(INPUT DATA begins)
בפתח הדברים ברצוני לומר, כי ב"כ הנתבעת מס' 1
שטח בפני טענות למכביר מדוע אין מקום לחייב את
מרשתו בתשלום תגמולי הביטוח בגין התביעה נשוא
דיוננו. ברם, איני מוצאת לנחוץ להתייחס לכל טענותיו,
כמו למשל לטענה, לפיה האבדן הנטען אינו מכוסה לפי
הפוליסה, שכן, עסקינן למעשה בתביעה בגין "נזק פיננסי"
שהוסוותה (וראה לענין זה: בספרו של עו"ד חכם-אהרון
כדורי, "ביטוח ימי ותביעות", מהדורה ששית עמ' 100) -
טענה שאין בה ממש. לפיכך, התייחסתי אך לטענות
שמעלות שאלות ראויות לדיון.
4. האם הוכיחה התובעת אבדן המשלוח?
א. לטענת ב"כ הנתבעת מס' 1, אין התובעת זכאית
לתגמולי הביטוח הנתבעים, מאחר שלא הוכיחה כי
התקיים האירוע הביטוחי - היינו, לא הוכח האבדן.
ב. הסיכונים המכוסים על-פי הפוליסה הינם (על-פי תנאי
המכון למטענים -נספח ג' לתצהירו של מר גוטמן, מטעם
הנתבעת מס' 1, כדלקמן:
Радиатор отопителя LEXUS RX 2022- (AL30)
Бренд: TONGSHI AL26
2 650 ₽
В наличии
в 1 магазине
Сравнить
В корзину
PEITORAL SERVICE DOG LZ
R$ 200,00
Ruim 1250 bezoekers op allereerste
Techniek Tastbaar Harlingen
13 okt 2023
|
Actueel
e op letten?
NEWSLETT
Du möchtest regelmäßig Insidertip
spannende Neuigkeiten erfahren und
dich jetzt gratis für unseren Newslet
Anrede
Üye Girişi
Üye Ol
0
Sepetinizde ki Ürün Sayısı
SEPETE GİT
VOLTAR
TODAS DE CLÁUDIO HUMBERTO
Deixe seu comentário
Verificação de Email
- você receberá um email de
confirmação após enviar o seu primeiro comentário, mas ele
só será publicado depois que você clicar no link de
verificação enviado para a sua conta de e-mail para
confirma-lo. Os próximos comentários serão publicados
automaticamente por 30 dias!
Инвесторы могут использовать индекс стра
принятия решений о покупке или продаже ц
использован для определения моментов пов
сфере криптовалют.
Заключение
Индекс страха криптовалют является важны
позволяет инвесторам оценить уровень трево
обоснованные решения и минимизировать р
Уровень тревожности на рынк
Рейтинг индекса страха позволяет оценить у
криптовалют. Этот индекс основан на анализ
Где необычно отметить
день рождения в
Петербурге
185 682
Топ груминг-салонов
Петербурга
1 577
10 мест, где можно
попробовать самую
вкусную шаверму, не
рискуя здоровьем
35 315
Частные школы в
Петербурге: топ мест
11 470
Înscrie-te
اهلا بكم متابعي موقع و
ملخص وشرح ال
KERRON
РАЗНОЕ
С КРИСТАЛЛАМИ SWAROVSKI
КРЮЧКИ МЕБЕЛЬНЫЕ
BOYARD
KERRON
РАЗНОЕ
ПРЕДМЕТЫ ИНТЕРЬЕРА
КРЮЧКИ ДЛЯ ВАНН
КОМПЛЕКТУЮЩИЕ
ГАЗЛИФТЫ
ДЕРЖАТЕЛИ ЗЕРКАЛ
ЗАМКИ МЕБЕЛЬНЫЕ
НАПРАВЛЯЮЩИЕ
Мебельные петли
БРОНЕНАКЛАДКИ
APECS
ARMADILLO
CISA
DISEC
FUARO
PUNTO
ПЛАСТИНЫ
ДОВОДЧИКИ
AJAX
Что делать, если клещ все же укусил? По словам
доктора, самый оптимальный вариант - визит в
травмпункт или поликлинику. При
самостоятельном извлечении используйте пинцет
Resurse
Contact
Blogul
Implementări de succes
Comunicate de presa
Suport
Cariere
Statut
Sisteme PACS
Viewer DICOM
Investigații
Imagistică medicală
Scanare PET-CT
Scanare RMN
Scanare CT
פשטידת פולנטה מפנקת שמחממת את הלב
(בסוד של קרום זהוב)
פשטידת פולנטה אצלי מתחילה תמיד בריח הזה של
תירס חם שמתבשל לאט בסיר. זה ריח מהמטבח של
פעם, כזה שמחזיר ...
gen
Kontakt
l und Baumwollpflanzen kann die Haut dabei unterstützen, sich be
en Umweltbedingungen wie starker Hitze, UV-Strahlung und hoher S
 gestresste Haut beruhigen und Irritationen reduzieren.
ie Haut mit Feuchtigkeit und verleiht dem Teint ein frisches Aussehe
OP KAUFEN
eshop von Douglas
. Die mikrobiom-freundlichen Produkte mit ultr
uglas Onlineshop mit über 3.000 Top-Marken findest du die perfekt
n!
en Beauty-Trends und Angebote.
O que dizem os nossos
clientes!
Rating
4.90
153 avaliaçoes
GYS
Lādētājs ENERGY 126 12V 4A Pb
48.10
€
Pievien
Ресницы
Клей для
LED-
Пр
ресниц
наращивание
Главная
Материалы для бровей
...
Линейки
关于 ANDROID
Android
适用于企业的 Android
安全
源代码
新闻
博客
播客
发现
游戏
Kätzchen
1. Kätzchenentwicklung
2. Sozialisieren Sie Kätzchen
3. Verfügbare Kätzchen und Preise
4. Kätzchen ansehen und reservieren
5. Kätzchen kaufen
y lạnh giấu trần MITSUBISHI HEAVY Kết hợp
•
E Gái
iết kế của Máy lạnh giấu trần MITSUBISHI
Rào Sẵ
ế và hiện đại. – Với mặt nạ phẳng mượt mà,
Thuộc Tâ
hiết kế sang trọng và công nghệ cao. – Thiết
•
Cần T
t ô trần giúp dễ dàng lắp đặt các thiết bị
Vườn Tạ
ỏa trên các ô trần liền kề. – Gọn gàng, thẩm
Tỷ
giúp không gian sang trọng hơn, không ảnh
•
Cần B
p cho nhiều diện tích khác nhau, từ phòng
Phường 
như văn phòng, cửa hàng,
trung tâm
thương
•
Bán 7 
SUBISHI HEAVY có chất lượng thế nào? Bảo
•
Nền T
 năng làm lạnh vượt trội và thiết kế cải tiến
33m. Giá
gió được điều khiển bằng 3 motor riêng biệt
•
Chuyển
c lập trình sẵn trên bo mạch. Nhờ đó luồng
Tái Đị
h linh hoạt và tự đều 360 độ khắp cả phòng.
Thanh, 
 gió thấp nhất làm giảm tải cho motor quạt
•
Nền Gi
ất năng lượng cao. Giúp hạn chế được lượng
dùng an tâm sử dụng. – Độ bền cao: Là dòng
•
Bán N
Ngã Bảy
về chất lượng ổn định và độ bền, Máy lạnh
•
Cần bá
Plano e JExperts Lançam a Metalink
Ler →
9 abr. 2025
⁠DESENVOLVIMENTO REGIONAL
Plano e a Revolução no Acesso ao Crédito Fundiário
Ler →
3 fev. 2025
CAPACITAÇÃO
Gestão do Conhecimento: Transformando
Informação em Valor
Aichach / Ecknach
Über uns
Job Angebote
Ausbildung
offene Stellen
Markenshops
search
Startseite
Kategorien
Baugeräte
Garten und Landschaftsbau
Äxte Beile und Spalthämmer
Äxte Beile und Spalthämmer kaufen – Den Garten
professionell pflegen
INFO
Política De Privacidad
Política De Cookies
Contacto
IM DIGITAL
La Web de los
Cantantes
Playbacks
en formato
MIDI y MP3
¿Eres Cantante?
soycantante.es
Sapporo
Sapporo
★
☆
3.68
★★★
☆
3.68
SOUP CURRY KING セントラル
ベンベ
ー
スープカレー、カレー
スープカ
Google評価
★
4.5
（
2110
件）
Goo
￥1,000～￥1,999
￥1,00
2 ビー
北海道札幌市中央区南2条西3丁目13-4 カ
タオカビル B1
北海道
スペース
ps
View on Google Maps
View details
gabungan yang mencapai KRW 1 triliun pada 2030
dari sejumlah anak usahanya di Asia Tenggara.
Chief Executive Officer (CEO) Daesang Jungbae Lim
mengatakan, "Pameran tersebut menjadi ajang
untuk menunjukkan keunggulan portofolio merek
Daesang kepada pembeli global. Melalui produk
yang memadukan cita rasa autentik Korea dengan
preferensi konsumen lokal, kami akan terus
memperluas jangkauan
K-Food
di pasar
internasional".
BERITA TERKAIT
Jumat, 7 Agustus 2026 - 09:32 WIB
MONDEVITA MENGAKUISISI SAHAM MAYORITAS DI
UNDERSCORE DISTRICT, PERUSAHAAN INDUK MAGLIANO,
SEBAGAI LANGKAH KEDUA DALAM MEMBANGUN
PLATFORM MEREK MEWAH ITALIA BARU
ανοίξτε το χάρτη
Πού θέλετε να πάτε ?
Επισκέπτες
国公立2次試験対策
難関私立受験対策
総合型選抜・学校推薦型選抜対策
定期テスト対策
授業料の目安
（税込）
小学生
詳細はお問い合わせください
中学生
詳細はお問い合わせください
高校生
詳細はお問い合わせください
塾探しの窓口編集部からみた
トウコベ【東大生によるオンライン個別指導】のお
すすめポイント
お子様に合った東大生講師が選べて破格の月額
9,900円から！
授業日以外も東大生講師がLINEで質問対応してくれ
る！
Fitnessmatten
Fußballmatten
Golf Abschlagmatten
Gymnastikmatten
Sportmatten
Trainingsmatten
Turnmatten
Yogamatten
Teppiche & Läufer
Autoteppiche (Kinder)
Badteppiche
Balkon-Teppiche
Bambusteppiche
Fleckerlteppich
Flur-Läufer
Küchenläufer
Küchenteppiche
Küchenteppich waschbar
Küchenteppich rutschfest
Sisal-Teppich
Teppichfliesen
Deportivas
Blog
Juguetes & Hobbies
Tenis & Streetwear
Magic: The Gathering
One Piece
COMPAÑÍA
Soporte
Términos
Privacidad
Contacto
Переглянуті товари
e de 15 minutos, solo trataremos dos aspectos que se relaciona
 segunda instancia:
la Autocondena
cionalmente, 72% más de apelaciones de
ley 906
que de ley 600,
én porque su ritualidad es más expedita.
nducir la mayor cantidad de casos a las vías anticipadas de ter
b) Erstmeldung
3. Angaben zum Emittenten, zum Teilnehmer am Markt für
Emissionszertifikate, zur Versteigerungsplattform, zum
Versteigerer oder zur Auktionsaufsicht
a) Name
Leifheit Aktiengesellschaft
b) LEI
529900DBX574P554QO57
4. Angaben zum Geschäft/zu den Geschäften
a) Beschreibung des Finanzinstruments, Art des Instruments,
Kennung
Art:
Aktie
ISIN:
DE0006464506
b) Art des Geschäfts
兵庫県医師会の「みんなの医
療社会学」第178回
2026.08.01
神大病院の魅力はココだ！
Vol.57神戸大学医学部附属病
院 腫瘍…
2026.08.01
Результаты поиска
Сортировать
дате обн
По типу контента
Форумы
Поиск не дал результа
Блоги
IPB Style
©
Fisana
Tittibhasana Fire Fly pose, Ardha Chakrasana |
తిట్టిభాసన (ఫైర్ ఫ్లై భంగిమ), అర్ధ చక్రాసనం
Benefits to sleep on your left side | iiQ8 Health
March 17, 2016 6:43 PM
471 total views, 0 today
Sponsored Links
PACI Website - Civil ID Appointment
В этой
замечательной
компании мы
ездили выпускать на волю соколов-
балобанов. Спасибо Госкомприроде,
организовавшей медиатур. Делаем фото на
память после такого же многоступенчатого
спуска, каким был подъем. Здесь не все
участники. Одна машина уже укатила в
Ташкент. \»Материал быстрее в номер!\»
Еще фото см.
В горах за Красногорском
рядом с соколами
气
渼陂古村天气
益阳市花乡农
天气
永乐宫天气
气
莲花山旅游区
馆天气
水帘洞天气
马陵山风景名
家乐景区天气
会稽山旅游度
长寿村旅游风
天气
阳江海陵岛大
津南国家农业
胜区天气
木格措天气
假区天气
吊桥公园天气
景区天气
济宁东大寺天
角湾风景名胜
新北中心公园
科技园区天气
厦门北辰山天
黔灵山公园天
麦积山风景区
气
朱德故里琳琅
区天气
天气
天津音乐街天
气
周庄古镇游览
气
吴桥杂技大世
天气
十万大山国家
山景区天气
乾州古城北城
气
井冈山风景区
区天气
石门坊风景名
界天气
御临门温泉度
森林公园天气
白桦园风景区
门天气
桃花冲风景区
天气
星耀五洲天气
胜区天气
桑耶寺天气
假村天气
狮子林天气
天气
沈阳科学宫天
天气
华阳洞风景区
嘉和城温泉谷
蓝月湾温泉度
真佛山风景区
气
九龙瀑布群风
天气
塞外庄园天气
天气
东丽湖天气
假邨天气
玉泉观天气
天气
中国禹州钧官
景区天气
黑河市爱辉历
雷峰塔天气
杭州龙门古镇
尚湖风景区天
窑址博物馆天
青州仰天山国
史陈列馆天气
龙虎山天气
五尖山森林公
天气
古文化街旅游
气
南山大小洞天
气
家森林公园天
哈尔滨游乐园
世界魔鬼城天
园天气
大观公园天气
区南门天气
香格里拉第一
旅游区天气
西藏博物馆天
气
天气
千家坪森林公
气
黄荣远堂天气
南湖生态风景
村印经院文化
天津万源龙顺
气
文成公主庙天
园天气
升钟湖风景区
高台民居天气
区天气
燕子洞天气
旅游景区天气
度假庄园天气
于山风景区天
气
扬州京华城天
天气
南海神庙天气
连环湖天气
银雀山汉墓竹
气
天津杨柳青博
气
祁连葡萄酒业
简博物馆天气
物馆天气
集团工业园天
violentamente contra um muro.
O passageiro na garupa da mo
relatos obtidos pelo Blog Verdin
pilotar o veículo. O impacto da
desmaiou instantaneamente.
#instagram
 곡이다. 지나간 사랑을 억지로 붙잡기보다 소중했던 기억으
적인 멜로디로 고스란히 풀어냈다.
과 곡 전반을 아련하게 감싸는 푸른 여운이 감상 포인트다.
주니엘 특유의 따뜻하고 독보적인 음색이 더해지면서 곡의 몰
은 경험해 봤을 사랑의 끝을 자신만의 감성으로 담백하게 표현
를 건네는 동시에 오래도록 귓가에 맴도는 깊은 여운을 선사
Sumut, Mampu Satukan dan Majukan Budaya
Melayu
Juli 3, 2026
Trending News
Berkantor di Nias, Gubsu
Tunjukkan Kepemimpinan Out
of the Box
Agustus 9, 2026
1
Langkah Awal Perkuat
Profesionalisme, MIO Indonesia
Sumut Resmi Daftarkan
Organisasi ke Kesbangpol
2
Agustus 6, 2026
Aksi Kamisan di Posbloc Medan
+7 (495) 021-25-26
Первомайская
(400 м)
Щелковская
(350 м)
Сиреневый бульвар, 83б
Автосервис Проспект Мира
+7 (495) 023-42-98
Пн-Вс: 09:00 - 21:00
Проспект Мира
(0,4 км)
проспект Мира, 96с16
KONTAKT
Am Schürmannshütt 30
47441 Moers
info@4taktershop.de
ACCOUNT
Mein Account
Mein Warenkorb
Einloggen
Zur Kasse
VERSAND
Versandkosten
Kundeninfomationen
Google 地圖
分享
(INPUT DATA ends)
» **WHAT IS EXPECTED**:
Look back at the entries above and repeat, unchanged, every line from the line holding "năng làm lạnh vượt trội và thiết kế cải tiến" through the line holding "9 abr. 2025".

» **SOLUTION BELOW**:
 năng làm lạnh vượt trội và thiết kế cải tiến
33m. Giá
gió được điều khiển bằng 3 motor riêng biệt
•
Chuyển
c lập trình sẵn trên bo mạch. Nhờ đó luồng
Tái Đị
h linh hoạt và tự đều 360 độ khắp cả phòng.
Thanh, 
 gió thấp nhất làm giảm tải cho motor quạt
•
Nền Gi
ất năng lượng cao. Giúp hạn chế được lượng
dùng an tâm sử dụng. – Độ bền cao: Là dòng
•
Bán N
Ngã Bảy
về chất lượng ổn định và độ bền, Máy lạnh
•
Cần bá
Plano e JExperts Lançam a Metalink
Ler →
9 abr. 2025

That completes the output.